[Stored dataset items]
• • •
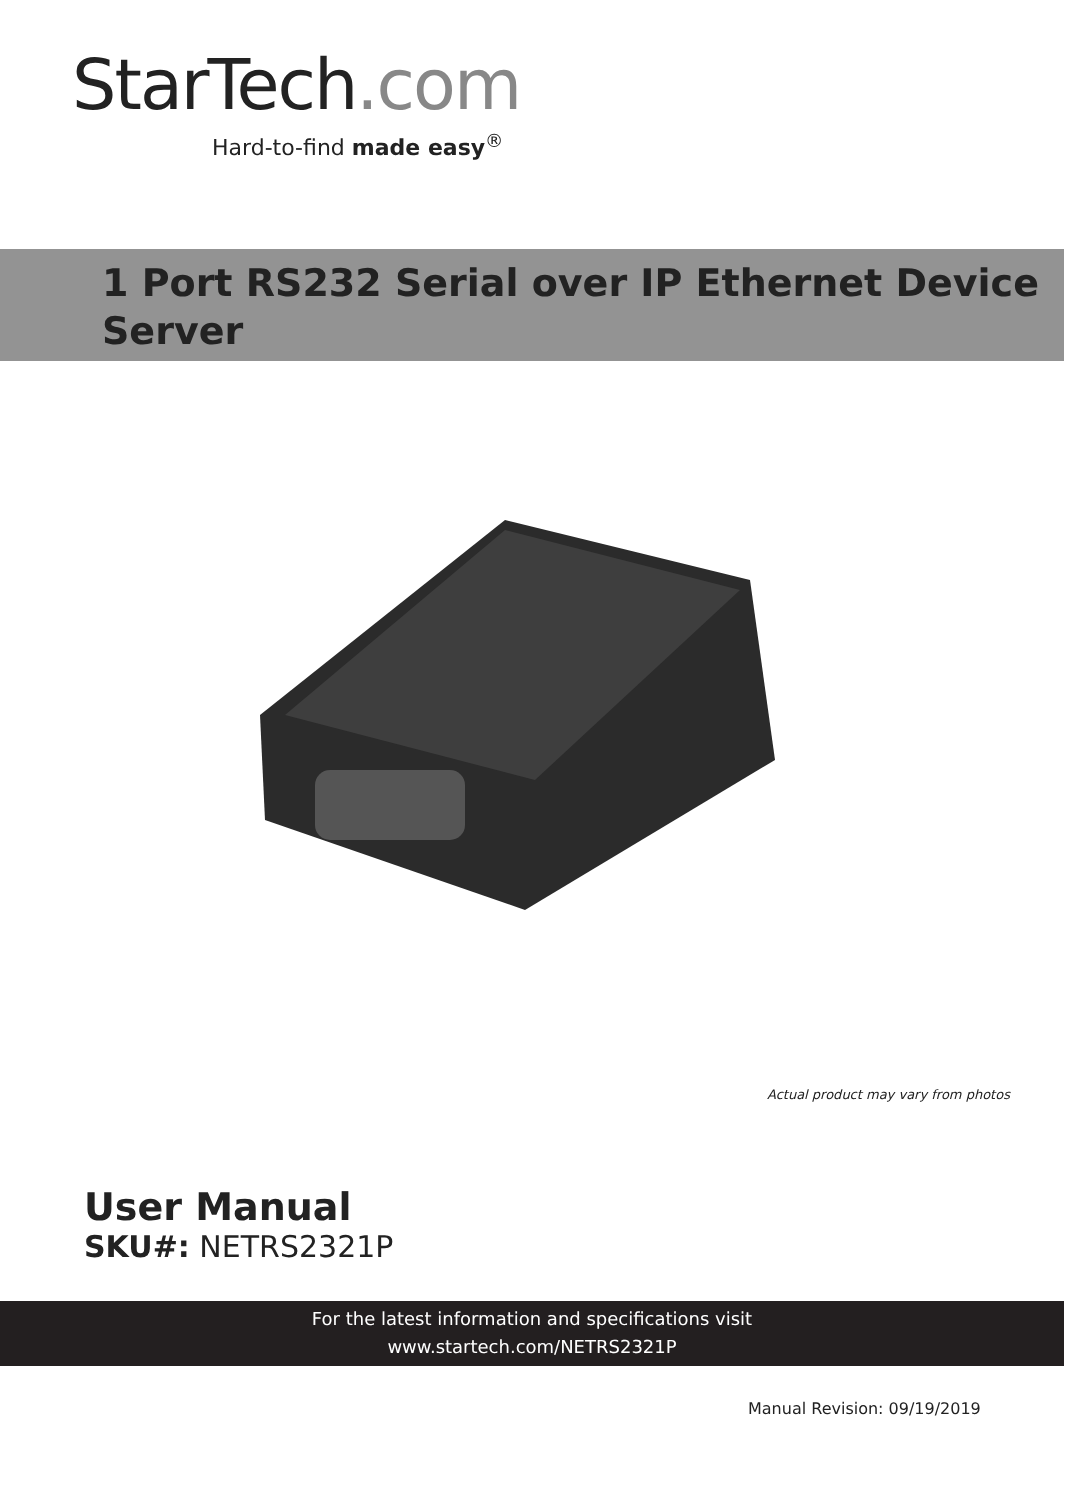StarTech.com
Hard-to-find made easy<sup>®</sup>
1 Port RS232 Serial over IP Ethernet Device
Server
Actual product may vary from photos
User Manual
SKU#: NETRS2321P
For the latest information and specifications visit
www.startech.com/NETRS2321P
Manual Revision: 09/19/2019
• • •
**Directions**: Nothing in the records should be changed in the copy, but the pictures must be left out.

**Exercise output**:
StarTech.com
Hard-to-find made easy<sup>®</sup>
1 Port RS232 Serial over IP Ethernet Device
Server
Actual product may vary from photos
User Manual
SKU#: NETRS2321P
For the latest information and specifications visit
www.startech.com/NETRS2321P
Manual Revision: 09/19/2019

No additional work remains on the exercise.